When you reach the line with "ring tip: (280, 364)" in the data below, begin printing lines exactly, and stop once the line with "ring dip: (515, 455)" has been printed.

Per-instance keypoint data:

((

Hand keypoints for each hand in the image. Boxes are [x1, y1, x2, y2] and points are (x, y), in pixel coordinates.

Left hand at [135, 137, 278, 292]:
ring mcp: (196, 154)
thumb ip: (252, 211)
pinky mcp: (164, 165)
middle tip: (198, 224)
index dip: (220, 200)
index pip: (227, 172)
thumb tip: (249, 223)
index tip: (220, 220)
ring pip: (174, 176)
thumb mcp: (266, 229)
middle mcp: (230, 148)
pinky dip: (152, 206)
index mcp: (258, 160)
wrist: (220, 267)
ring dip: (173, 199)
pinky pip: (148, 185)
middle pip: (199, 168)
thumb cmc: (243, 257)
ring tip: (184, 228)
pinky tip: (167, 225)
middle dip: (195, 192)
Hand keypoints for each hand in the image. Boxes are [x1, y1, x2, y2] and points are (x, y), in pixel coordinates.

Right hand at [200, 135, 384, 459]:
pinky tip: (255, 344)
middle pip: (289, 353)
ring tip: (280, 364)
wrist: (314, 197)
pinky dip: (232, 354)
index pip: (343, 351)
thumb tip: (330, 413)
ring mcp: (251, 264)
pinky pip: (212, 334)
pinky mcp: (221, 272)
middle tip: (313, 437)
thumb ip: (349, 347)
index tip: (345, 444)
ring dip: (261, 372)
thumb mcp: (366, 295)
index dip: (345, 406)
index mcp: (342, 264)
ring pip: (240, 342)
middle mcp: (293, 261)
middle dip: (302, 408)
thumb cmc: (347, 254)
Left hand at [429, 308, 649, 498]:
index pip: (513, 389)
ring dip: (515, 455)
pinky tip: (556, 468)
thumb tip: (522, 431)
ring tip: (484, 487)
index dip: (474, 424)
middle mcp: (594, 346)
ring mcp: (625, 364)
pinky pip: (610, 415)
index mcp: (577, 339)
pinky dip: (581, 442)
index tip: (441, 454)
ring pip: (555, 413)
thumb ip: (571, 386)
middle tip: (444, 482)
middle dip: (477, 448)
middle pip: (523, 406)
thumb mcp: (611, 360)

))

EXERCISE OUTPUT:
ring tip: (280, 364)
wrist: (314, 197)
pinky dip: (232, 354)
index pip: (343, 351)
thumb tip: (330, 413)
ring mcp: (251, 264)
pinky pip: (212, 334)
pinky mcp: (221, 272)
middle tip: (313, 437)
thumb ip: (349, 347)
index tip: (345, 444)
ring dip: (261, 372)
thumb mcp: (366, 295)
index dip: (345, 406)
index mcp: (342, 264)
ring pip: (240, 342)
middle mcp: (293, 261)
middle dip: (302, 408)
thumb cmc: (347, 254)
Left hand at [429, 308, 649, 498]:
index pip: (513, 389)
ring dip: (515, 455)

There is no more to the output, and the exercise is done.